Let $W: \mathbf{R}^d \to \mathbf{R}$ be a convex function such that $\int \exp(-W) = 1$, and define probability measures $\mu_y$ by
$$\mu_y (dx) = \exp( - W (x - y)) \,dx,$$
i.e. each $\mu_y$ is a translation of the measure $\mu_0$ in the direction $y$.
Now, let $V: \mathbf{R}^d \to \mathbf{R}$ be another convex function which is uniformly quadratically convex with parameter $m > 0$, i.e. $V''(x) \succeq m\cdot I_d$ for all $x$.
Define reweighted measures $\nu_y$ by
\begin{align} \nu_y (dx) &= \exp( - W (x - y) - V(x) + F(y)) \,dx \\ &= \mu_y (dx) \cdot \exp( - V(x) + F(y)), \end{align}
with $F(y)$ chosen so that $\nu_y$ integrates to $1$.

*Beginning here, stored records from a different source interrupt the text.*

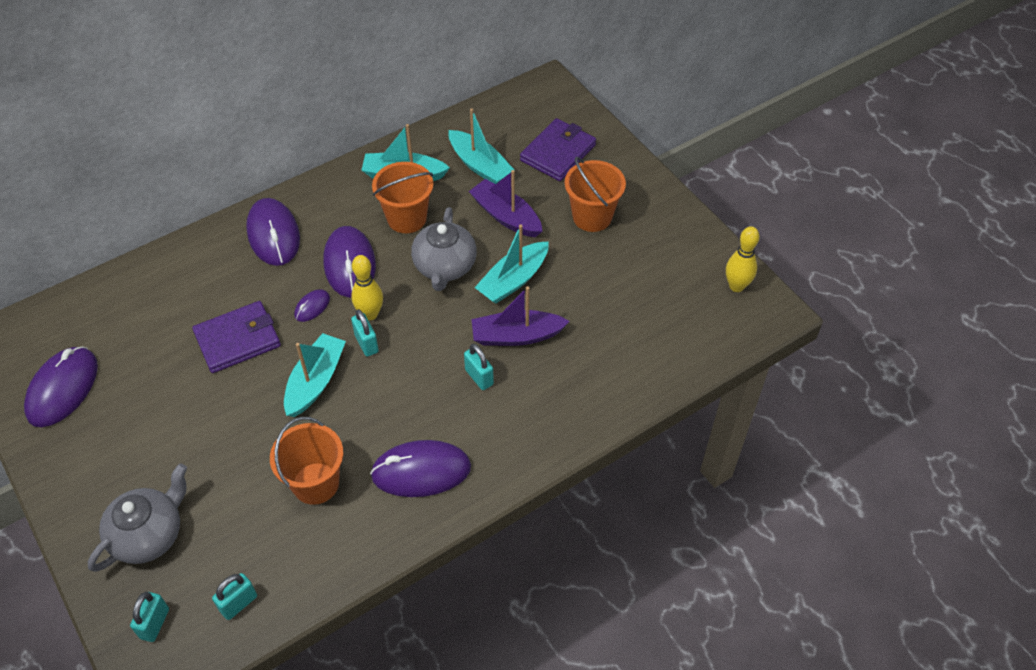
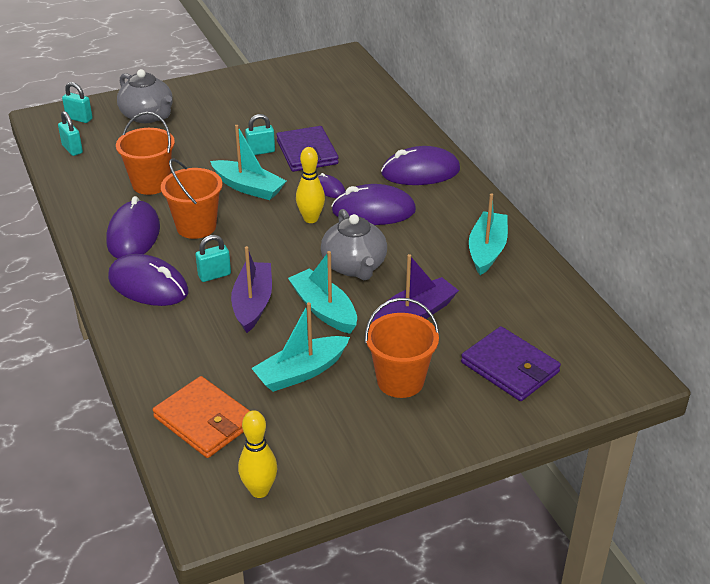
camera: 100 degrees right, 15 degrees down
(62, 389) = (288, 82): purple mouse -> purple mouse (148, 285)
(366, 343) = (278, 215): turquoise padlock -> turquoise padlock (261, 151)
(407, 218) = (425, 248): orange bucket -> orange bucket (196, 226)
(445, 267) = (354, 266): grey teapot -> grey teapot turned 120 degrees counterclockwise
(480, 165) = (495, 303): turquoise boat -> turquoise boat (301, 372)
(676, 338) = (205, 420): none -> orange wallet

For some specific choices of $W$, it is possible to show that this reweighting operation is a contraction, in the sense that
\begin{align} d ( \nu_{y_1}, \nu_{y_2}) &\leqslant \kappa_{V, W} \cdot d ( \mu_{y_1}, \mu_{y_2}) \\ &= \kappa_{V, W} \cdot | y_2 - y_1 | \end{align}
with $\kappa_{V, W} < 1$, and $d$ some transport distance.
For a bit of intuition, one can imagine that $\kappa_{V, W}$ gets smaller as the strength of the reweighting operation grows, e.g. as $m$ increases. I am not making a rigorous claim to this effect.

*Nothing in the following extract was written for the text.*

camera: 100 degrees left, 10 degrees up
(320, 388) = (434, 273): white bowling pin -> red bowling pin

My question is: is there a general result which would guarantee that, given a specific $(V, W)$, there exists a $\kappa_{V, W} < 1$ such that the earlier estimate holds? In the best case, I would also hope for quantitative estimates of $\kappa_{V, W}$.
I could believe that one might need to make further assumptions on $W$ as well (e.g. uniform convexity, smoothness), but I would ideally like to avoid this.